- Exercise requirements
Each line that has the string "depuis" must be copied from the records below.

- Information given
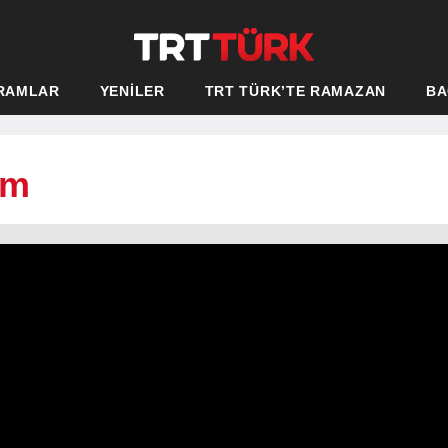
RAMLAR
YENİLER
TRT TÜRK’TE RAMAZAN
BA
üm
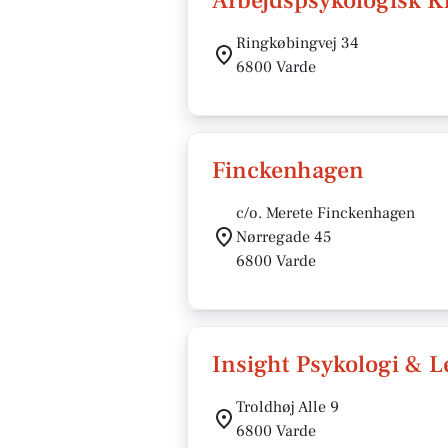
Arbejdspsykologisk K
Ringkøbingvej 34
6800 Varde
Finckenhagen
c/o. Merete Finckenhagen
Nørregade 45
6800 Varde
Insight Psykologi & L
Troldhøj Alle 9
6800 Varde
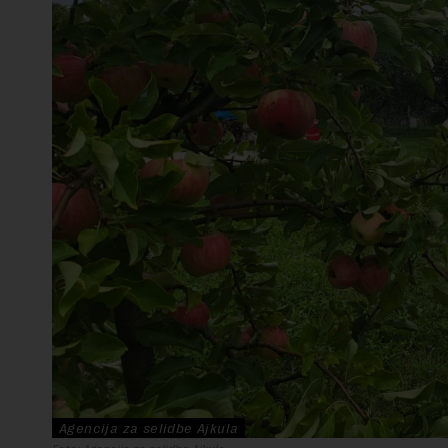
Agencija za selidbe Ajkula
...
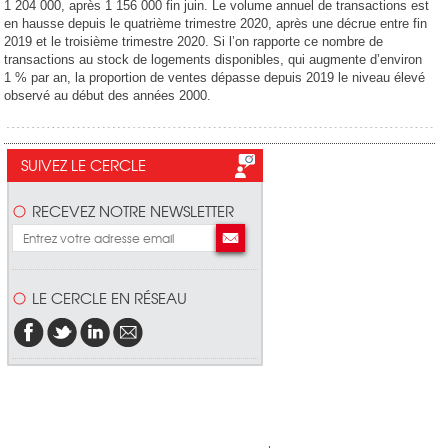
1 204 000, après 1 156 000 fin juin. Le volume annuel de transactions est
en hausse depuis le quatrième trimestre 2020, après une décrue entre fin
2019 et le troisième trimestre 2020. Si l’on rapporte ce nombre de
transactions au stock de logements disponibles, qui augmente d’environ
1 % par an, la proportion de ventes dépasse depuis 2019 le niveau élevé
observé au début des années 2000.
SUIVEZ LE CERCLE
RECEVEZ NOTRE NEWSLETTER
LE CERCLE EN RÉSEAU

- Your solution
en hausse depuis le quatrième trimestre 2020, après une décrue entre fin
1 % par an, la proportion de ventes dépasse depuis 2019 le niveau élevé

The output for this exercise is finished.